---- DOCUMENT SEGMENT

Opinion: Google Analytics – security and sanity – is yours telling the truth?

Matt Stannard, CTO, 4Ps Marketing

In the last month, Tesco came under criticism from security experts for not using the Secure Socket Layer (SSL). This idea that passwords may be being stored insecurely by such a prominent household name raises the question as to how much emphasis firms put on data security and sanity as a whole.

In the Tesco example, security experts argue that if a system can email a user’s password to them, it is stored with reversible encryption (if, indeed, it is encrypted) making user data somewhat vulnerable, and that one-way cryptographic hashes should be used instead. Google have tried for some time to encourage users to use multi stage authentication.

SSL is something Google has been pushing and its search engine now defaults to the secure version for signed-in users, preventing keyword data being passed to websites.

So where else may sites be compromising on data security?

As strategic digital marketers we regularly look at data collected by web analytics packages such as Google Analytics, Omniture, DC Storm or CoreMetrics, as do millions of other users. Just how reliable is this data and how secure is it?

In terms of reliability, it is important to stress that some of this does depend upon how well the tracking code has been set up on a site and, indeed, whether there are any JavaScript syntax errors.

Looking at it from a security perspective is interesting. In terms of the actual Analytics account itself, it is probably pretty secure unless an unsuitable password is used. The data collected, on the other hand, is perhaps less secure. The reason for this is the way in which tracking beacons work.

Let’s look at Google Analytics for example. Google Analytics is a JavaScript package; this means it runs client side. By this, I mean the code is downloaded and executed by a user’s web browser.

The code below is a typical Google Analytics signature, one for the 4Ps Marketing website in fact. On the face of it, this doesn’t look insecure. I can, however, paste this code and execute it on any website, and if the analytics profile wasn’t set up correctly, the 4Ps Marketing website would start recording information that was not relevant, thus making reports inaccurate.

--------

WHAT THE EXERCISE ASKS — Copy word for word the part of the Google Analytics security article starting with "SSL is something" and going on through "passed to websites.".

---- DATASET SECTION

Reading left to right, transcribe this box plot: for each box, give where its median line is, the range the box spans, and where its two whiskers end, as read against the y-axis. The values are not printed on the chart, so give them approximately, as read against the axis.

--------

REPLY —
SSL is something Google has been pushing and its search engine now defaults to the secure version for signed-in users, preventing keyword data being passed to websites.